Monday 26 August 2019

GAP's Irish stores suffer sales slump and profits fall by 50pc

GAP sales fell from €11.9m to €11.6m during the period
GAP sales fell from €11.9m to €11.6m during the period

Gordon Deegan

The Irish arm of US retail clothing giant GAP sustained a slump in sales and profits last year, halting a number of years of sales growth.

According to new accounts filed by GAP Stores (Ireland), the firm recorded a 50pc decline in profits, from €1.67m to €831,194.

Sales fell from €11.9m to €11.6m in the 12 months to the end of January 31 last.

The drop in sales came in spite of the GAP's fourth new store - a 10,000 sq ft outlet in Blanchardstown - operating for the full 12 months. The store opened in March 2013 and followed openings at Dundrum Town Centre and Cork. GAP opened its first Irish store in Arnotts in 2006.

The downturn in Ireland follows efforts by its parent to turn around the business in the US. It announced in July that it intends to close 25pc of its stores in North America in response to a drop in earnings this year.

The directors of the Irish firm disclose that the firm paid a dividend of €5m to its immediate parent, Gap (UK Holdings) in September 2014.

The directors' report states that "the level of business and the financial position at the financial year end were satisfactory and in line with the directors' expectations".

They add that "opportunities will continue to be sought to maximise profitability and market share in the Irish casual apparel market".

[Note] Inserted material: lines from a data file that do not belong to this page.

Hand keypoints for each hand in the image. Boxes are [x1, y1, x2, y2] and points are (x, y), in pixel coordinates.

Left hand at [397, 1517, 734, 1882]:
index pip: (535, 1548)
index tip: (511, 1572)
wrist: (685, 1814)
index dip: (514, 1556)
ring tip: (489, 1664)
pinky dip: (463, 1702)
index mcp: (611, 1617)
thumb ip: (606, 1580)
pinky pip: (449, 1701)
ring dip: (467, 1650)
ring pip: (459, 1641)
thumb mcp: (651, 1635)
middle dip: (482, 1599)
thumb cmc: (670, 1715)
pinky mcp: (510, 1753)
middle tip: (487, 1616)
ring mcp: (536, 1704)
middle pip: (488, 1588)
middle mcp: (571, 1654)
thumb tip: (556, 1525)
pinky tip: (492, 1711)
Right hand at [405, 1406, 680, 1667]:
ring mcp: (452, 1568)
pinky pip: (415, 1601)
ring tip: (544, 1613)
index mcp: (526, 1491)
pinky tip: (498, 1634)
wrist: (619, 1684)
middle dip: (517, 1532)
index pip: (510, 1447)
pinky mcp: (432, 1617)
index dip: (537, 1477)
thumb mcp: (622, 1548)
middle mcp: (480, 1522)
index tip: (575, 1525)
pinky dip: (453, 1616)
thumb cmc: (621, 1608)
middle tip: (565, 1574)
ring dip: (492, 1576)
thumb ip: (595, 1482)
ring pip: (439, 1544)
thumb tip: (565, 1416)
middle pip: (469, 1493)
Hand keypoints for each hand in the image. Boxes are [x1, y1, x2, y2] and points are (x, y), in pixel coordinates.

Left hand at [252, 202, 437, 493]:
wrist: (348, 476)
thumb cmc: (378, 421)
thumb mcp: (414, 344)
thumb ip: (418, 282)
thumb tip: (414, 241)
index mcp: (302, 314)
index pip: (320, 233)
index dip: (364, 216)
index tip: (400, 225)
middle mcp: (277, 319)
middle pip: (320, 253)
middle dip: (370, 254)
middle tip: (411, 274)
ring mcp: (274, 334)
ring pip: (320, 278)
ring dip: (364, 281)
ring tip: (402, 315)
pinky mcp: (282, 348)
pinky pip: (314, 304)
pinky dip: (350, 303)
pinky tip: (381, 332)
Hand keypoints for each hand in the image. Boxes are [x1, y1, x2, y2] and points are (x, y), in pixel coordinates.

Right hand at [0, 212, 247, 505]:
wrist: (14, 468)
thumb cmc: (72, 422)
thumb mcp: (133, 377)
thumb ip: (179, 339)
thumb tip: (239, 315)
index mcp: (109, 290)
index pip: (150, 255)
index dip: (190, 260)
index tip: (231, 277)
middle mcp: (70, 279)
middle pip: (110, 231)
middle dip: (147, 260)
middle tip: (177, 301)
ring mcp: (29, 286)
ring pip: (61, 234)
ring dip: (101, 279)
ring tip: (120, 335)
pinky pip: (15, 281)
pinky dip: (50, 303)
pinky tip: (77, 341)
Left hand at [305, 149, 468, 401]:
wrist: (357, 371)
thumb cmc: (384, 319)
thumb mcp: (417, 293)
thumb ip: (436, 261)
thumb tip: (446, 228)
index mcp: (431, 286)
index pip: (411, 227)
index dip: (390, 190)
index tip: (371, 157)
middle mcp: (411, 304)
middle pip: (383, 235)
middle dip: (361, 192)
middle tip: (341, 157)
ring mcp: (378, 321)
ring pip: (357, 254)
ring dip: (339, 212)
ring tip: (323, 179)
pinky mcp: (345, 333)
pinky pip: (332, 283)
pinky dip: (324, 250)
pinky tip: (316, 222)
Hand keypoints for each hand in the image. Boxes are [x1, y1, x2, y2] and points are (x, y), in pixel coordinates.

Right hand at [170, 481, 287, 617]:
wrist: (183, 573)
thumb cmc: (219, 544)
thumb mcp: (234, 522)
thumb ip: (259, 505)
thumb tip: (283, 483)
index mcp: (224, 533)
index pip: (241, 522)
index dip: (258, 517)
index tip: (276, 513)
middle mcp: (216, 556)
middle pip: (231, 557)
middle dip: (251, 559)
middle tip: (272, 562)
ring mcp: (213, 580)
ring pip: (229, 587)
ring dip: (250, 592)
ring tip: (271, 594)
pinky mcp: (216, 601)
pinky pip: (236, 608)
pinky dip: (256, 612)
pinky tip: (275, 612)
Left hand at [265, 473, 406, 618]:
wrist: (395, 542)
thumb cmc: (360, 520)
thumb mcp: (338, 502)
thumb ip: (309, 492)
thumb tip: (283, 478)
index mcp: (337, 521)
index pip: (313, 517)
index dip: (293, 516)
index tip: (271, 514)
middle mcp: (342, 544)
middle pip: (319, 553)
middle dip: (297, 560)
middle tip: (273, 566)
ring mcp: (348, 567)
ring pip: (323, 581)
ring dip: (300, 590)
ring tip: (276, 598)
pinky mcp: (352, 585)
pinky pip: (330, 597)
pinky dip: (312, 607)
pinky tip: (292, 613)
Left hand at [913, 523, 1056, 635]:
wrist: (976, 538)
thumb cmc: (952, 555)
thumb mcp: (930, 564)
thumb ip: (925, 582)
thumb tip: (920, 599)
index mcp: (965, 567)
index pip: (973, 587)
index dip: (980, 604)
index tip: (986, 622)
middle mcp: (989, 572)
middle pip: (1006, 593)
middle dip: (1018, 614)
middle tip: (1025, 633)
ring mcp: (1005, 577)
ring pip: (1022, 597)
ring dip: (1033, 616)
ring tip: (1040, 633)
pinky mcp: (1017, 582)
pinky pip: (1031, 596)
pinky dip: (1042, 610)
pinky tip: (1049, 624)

Numbers employed rose from 91 to 94 with staff costs falling from €1.42m to €1.39m. At the end of January, the firm had accumulated profits of €1.1m following the dividend payout. The firm's cash decreased from €5.289m to €619,230. Gross profit reduced from €6.97m to €6.5m.

The profits take account of non-cash depreciation costs of €279,791 while the firm also sustained increased rental charges - from €1.024m to €1.32m. Increases in cost of sales (from €4.98m to €5.11m) and administrative expenses increasing from €5.3m to €5.68m also hit profits.